## What is required
Your task is to copy every line below that contains the word "scroll".
-------- Records shown --------
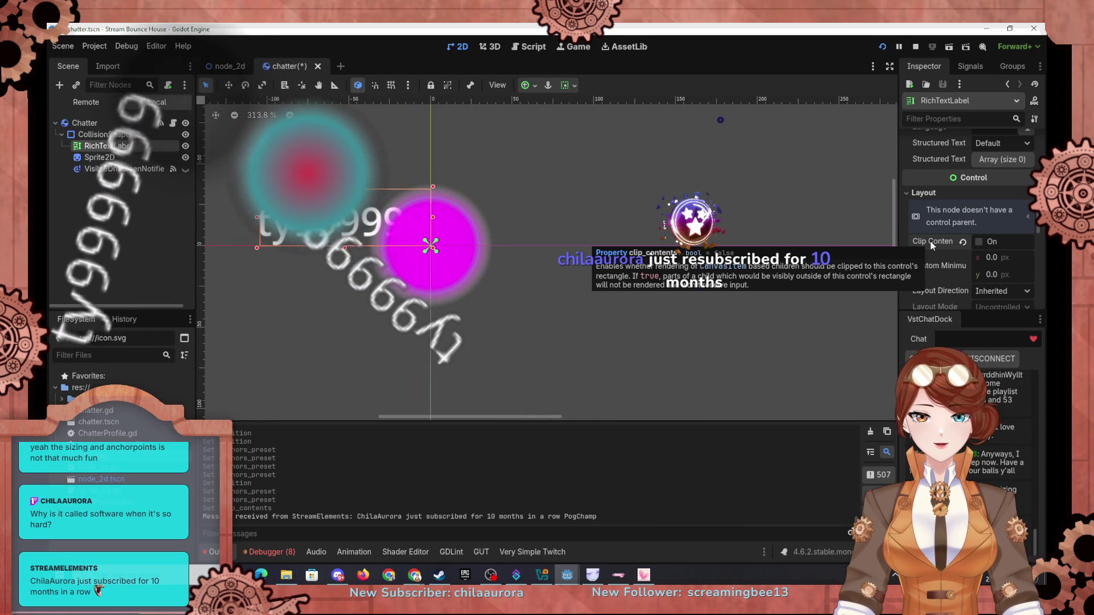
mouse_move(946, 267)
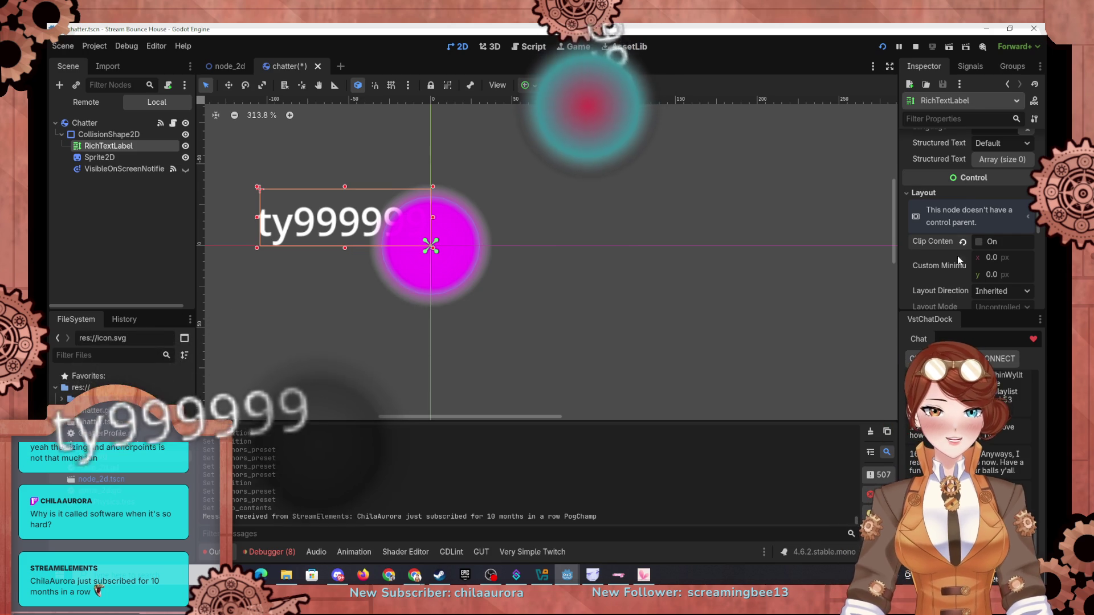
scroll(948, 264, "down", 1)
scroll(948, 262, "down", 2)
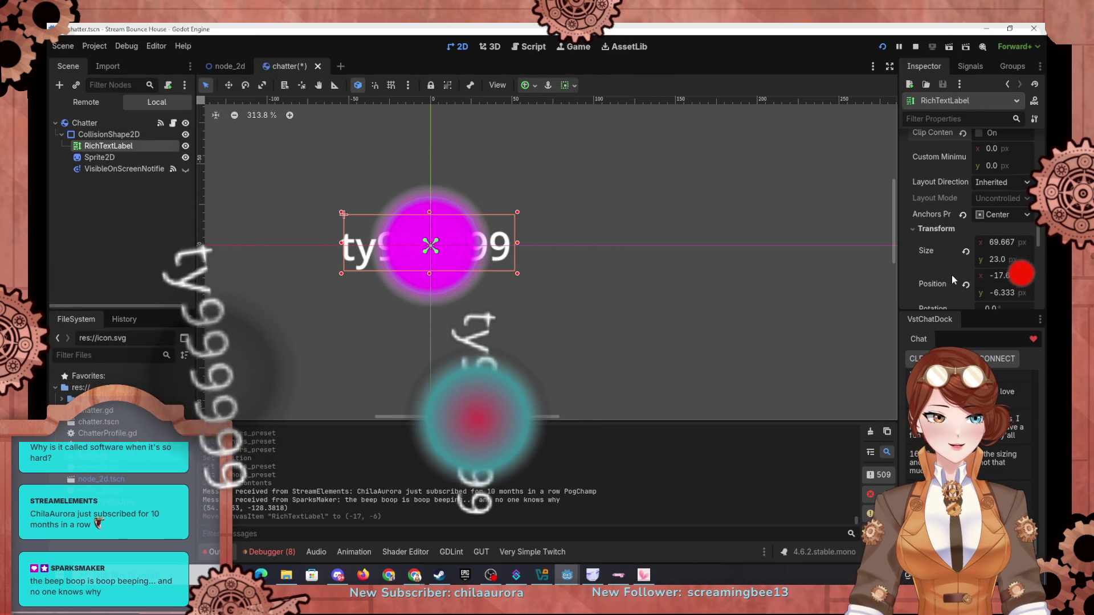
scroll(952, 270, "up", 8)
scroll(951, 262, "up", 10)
--------
-------- Records shown --------
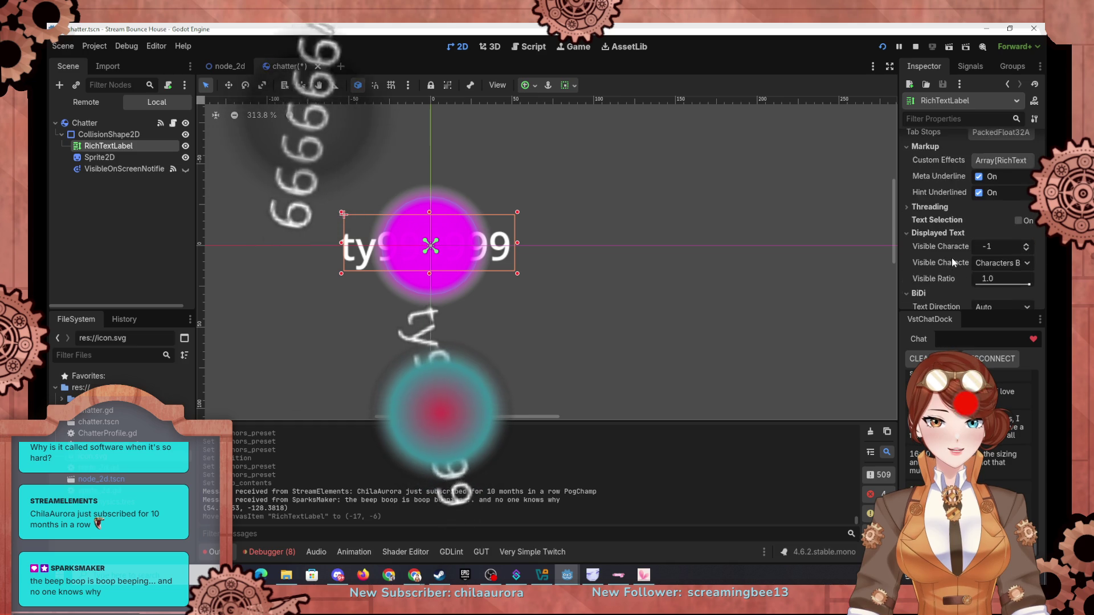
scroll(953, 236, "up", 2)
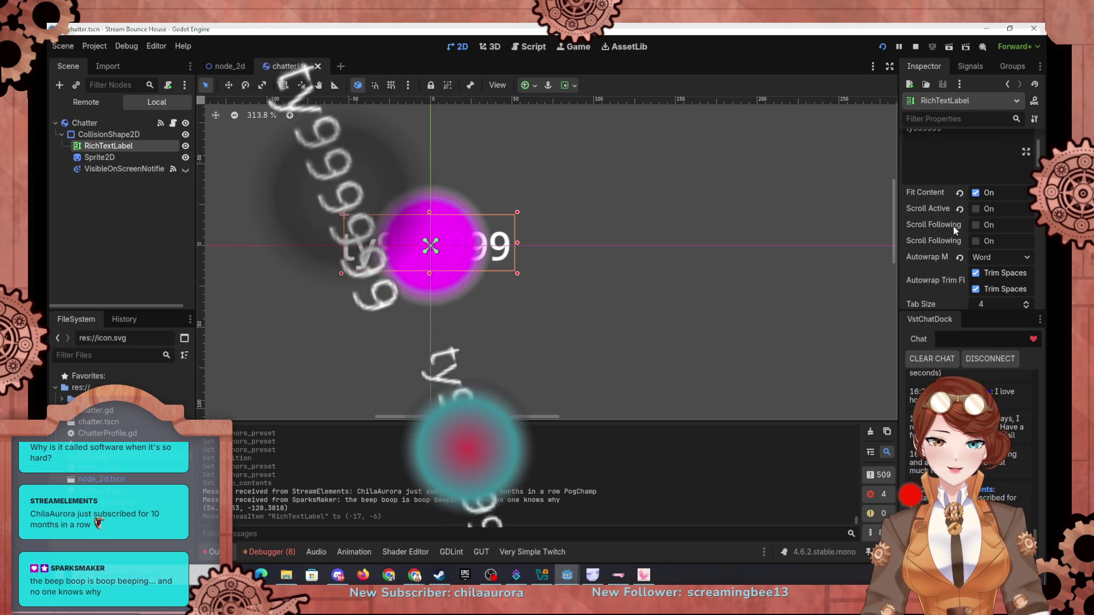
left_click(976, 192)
--------
## Written reply
scroll(948, 264, "down", 1)
scroll(948, 262, "down", 2)
scroll(952, 270, "up", 8)
scroll(951, 262, "up", 10)
scroll(953, 236, "up", 2)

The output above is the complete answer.